**Exercise objective**
No output is needed beyond the number of lines in the listing that contain the word "labels".

-- Opening Marker --

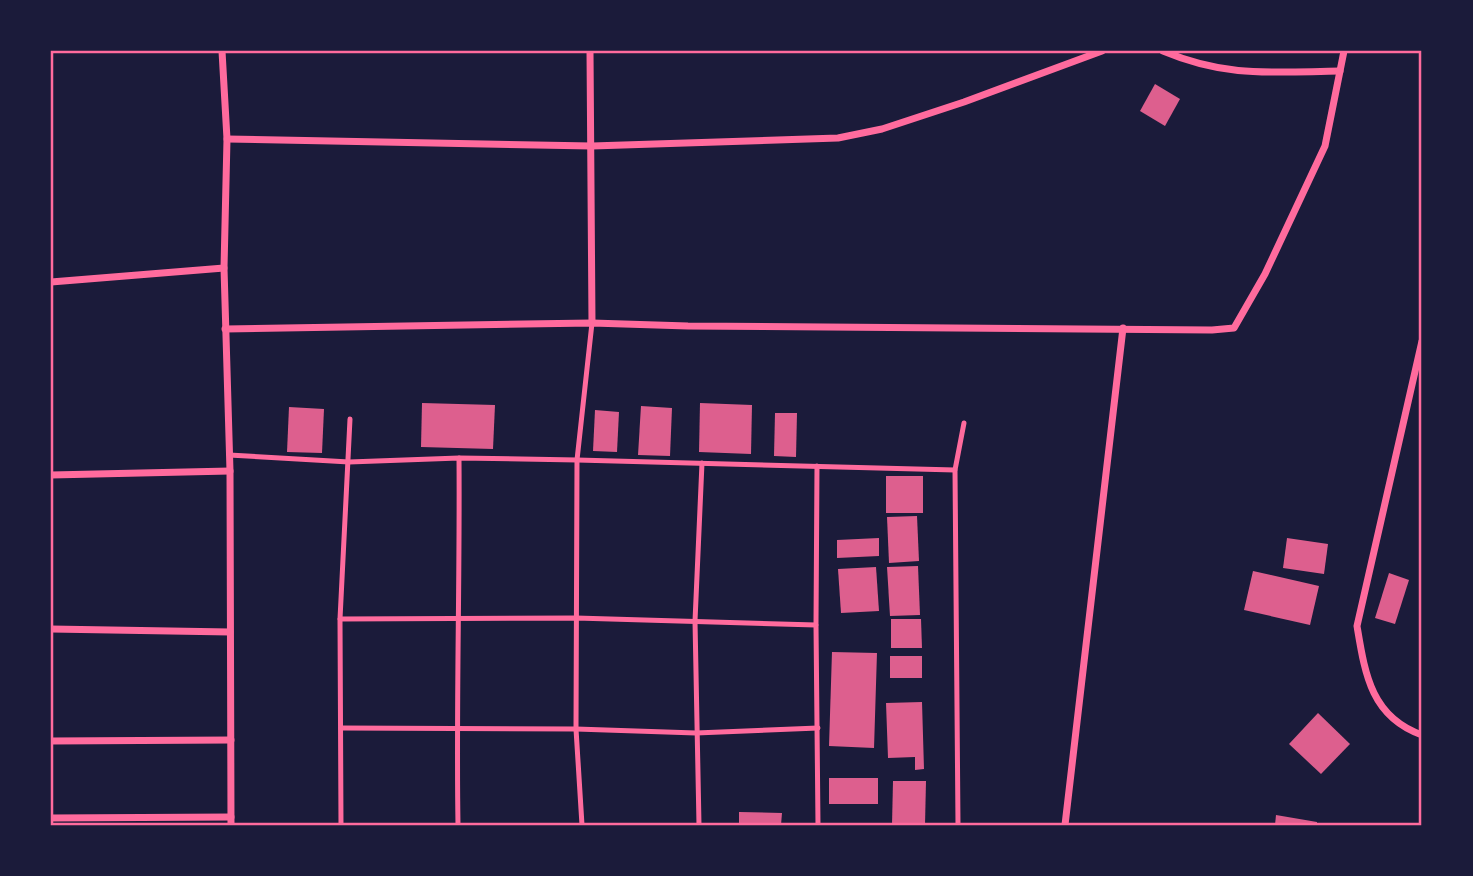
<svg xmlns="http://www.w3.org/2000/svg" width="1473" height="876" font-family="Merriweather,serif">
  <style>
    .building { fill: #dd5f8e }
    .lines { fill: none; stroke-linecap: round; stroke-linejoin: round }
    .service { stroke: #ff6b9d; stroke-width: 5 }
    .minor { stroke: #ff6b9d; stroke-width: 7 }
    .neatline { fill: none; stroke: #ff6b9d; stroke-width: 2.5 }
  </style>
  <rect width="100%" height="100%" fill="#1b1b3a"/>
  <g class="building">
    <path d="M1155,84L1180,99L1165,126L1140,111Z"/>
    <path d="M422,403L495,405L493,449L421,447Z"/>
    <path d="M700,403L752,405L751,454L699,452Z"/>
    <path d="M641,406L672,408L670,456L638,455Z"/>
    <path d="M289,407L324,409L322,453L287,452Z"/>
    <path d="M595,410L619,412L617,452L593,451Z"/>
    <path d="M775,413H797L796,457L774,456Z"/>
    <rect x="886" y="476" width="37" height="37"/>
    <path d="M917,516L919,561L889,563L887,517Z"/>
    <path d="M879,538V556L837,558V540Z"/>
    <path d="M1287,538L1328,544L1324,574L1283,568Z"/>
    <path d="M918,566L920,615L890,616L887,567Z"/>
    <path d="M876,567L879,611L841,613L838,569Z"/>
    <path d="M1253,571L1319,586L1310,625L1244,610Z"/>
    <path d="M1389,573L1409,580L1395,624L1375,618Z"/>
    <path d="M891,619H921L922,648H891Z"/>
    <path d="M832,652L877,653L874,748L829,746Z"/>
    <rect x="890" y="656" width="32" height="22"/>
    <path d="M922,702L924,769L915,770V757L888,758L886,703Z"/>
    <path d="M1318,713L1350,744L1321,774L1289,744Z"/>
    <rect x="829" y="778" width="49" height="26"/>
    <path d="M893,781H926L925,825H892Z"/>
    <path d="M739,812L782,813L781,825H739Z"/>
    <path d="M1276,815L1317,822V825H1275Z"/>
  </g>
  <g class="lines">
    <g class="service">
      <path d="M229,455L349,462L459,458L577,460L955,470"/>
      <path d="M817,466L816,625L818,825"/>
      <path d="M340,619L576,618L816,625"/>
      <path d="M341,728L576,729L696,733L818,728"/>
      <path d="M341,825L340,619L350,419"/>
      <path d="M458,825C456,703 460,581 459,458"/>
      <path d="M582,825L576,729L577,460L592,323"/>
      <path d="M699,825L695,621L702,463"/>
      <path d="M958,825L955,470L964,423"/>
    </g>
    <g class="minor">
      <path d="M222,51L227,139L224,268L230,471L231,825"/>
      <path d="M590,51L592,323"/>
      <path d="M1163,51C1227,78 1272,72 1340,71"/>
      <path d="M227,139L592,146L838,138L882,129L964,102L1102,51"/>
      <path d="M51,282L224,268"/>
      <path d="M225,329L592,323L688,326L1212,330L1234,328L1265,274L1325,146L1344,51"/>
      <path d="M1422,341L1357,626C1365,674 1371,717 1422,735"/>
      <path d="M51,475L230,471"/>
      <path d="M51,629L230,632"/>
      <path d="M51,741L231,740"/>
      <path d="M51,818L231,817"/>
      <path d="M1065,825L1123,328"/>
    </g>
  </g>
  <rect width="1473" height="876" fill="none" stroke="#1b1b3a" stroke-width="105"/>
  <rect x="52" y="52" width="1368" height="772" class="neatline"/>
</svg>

-- Closing Marker --
-- Opening Marker --

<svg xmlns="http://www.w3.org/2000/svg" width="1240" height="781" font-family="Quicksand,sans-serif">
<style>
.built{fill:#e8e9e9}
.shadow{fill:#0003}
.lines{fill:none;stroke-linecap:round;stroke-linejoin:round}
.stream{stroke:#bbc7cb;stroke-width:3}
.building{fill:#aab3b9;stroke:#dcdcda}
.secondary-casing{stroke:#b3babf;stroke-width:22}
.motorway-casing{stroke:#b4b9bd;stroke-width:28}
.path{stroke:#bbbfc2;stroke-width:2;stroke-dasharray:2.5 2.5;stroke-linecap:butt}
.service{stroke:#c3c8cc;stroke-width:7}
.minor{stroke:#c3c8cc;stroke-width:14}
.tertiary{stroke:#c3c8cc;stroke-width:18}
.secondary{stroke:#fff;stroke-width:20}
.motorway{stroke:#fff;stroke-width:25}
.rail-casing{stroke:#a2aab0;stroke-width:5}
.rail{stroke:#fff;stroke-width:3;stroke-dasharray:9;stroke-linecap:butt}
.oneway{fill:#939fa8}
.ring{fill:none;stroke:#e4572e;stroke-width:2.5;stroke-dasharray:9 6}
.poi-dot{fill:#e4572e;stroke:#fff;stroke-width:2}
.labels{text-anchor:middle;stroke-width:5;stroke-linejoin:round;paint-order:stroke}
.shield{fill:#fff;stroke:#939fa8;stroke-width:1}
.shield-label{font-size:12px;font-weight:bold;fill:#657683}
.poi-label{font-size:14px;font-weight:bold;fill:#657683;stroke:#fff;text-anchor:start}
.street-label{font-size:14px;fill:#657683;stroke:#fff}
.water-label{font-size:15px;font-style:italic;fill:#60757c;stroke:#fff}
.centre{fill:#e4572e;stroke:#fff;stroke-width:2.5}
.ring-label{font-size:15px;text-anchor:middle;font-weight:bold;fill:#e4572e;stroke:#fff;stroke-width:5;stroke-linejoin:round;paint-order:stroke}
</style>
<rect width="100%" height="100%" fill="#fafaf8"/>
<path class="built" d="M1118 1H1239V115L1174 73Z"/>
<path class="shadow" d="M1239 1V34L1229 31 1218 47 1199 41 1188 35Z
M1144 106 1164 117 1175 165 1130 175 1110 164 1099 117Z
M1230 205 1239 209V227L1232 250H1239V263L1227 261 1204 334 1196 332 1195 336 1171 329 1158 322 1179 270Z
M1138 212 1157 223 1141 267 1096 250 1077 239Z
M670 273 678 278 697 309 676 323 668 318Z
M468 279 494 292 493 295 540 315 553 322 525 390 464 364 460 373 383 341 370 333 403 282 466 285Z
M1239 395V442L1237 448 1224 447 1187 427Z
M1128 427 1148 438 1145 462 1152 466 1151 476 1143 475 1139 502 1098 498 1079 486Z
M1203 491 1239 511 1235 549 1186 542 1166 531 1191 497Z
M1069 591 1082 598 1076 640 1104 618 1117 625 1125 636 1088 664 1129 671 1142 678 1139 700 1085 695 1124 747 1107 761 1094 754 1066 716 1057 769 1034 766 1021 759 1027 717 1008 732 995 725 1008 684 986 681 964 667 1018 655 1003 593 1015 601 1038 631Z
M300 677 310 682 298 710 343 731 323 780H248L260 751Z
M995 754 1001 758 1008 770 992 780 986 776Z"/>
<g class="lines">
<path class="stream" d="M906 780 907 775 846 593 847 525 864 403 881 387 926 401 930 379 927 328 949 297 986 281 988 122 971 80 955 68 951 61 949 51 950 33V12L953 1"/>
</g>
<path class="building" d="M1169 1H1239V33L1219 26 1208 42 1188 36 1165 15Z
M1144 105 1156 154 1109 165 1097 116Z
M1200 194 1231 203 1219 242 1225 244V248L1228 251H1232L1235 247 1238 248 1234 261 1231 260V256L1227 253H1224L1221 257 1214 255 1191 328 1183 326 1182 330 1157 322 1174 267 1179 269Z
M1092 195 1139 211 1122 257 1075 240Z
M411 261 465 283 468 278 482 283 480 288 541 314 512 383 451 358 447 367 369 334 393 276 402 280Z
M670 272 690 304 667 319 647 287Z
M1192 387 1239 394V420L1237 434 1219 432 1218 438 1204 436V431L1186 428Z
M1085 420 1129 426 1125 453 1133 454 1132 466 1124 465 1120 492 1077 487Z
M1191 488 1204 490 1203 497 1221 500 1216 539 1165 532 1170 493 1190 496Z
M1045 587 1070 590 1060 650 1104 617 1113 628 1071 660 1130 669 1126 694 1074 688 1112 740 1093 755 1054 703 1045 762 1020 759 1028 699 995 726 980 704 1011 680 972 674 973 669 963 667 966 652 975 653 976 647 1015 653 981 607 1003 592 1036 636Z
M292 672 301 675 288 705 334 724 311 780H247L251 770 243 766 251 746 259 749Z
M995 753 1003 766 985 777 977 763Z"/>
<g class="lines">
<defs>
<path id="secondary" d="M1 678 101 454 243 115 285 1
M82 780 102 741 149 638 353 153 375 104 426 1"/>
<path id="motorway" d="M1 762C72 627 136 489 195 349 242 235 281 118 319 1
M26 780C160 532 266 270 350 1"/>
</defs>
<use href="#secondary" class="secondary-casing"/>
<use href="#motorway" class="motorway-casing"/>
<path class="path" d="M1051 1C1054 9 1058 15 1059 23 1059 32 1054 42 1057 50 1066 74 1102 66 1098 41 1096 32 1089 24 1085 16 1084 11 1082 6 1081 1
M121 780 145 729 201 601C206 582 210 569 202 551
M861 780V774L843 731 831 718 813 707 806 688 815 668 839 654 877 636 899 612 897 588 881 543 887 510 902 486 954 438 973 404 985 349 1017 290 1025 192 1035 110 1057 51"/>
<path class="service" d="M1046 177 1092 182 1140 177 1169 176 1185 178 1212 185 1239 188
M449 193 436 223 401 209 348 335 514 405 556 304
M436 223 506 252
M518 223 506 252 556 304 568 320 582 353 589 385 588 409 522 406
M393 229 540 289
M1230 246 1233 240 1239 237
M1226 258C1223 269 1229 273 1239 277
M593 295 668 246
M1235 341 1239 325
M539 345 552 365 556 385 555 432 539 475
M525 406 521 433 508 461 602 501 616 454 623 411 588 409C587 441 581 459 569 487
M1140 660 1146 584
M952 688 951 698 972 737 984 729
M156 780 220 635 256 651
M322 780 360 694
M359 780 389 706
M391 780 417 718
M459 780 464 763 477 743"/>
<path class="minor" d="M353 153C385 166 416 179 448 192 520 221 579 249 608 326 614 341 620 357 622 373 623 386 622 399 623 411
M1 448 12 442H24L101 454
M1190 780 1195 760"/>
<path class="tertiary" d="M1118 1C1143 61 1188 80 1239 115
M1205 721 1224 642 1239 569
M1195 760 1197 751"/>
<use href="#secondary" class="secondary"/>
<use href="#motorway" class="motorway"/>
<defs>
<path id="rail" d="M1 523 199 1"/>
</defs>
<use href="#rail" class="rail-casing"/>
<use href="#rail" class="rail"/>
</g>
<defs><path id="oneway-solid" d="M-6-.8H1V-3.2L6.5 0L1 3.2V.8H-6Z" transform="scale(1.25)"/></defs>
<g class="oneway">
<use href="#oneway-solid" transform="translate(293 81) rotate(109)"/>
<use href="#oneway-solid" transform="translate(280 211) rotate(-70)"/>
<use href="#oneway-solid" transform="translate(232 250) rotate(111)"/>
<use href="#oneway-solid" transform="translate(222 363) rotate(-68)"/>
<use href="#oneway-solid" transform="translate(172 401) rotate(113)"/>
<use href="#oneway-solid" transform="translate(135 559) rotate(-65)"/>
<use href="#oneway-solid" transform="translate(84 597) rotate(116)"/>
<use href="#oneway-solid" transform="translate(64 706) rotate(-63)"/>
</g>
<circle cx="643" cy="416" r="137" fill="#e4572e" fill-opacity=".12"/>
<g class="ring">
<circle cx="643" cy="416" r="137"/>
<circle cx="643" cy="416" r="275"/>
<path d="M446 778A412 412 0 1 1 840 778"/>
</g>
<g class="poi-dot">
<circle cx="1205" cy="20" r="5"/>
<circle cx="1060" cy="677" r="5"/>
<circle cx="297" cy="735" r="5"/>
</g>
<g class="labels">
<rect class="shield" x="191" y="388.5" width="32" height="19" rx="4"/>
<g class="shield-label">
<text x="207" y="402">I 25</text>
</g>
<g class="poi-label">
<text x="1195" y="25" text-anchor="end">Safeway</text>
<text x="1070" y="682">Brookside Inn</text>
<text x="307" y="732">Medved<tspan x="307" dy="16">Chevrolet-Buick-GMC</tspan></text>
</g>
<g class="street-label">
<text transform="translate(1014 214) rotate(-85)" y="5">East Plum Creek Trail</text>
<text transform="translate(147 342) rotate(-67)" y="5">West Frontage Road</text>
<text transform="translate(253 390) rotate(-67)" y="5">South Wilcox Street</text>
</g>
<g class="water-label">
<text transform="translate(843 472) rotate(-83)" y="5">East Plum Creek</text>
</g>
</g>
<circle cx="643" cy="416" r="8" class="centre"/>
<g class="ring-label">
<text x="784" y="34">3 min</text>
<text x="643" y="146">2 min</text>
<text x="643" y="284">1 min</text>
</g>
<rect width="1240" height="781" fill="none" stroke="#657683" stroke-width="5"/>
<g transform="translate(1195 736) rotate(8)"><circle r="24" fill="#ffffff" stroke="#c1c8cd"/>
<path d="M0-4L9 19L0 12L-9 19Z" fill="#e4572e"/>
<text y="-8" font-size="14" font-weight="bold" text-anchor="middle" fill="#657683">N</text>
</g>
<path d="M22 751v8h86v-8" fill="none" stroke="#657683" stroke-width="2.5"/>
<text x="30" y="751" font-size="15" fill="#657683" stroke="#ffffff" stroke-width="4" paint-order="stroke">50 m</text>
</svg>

-- Closing Marker --

**The completed task**
2